It’s difficult to comprehend that the outdoors experts who climb or attempt to climb Mount Everest are also responsible for trashing the place with litter and poop. According to a report by The Washington Post in 2015, sherpas remove around 26,000 pounds of human excrement from Everest each season. A BBC report drawn from a statement by the Tibetan authorities supports these findings, revealing that three clean-up operations last spring resulted in the collection of eight tons of waste, including mountaineering equipment left behind by climbers and a whole lot of crap.
The waste issue has now gone so far that China is enacting strict measures to prevent waste buildup on the mountain. First, the base camp on the Chinese side of Everest is now officially closed to visitors who don’t have the proper climbing permits (those are now limited to 300 per year). Second, according to an announcement by Ci Luo, director of the Chinese Mountaineering Association, reported by Fodor’s Travel, climbers will now be required to carry all of their own waste off the mountain — including their own feces.
Since the cold and elevation on the mountain prevent feces from degrading, it ends up getting deposited in the lakebed and contaminating the local drinking water.
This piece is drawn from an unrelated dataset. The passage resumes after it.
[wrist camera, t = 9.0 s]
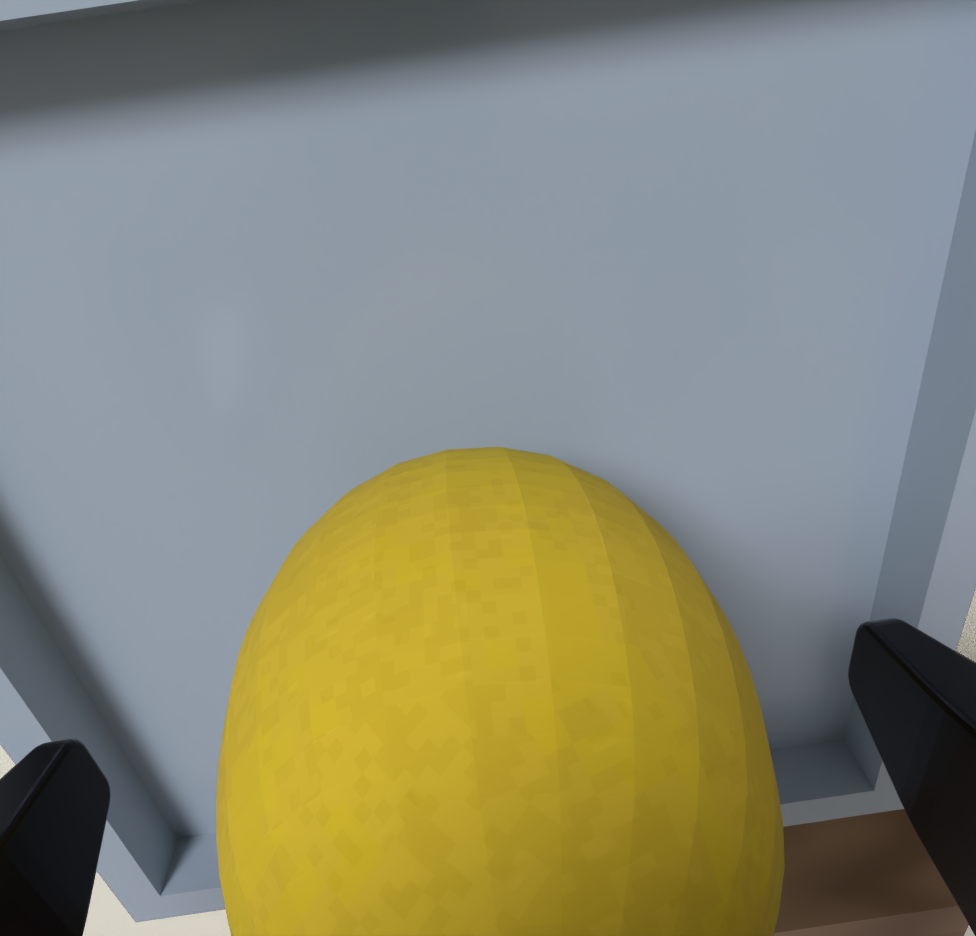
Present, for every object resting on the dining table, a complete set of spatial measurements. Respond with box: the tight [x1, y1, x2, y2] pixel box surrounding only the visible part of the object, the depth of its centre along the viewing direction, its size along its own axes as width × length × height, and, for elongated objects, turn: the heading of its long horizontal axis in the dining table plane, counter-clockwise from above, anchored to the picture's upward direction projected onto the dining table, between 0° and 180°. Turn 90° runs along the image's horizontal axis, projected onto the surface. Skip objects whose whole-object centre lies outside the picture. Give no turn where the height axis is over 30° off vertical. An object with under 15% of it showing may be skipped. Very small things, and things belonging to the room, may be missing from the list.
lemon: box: [216, 447, 785, 936], centre depth 8 cm, size 6×6×8 cm
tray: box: [0, 0, 976, 922], centre depth 11 cm, size 16×16×2 cm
Although the new rules might sound strict, China isn’t the first country to implement them. Climbers at El Capitan in Yosemite are required to store their feces in bags, which are then disposed of in pit toilets at the bottom. The National Park Service advises climbers to “go to the bathroom in a paper bag, and then put that bag in some sort of container to carry off the cliff.” On Antarctica, a similar prohibition is in place. To prevent garbage buildup on the frozen continent, the British Antarctic Survey requires research teams to collect waste, sort it by category, and then ship it either to the Falkland Islands or the UK for safe disposal.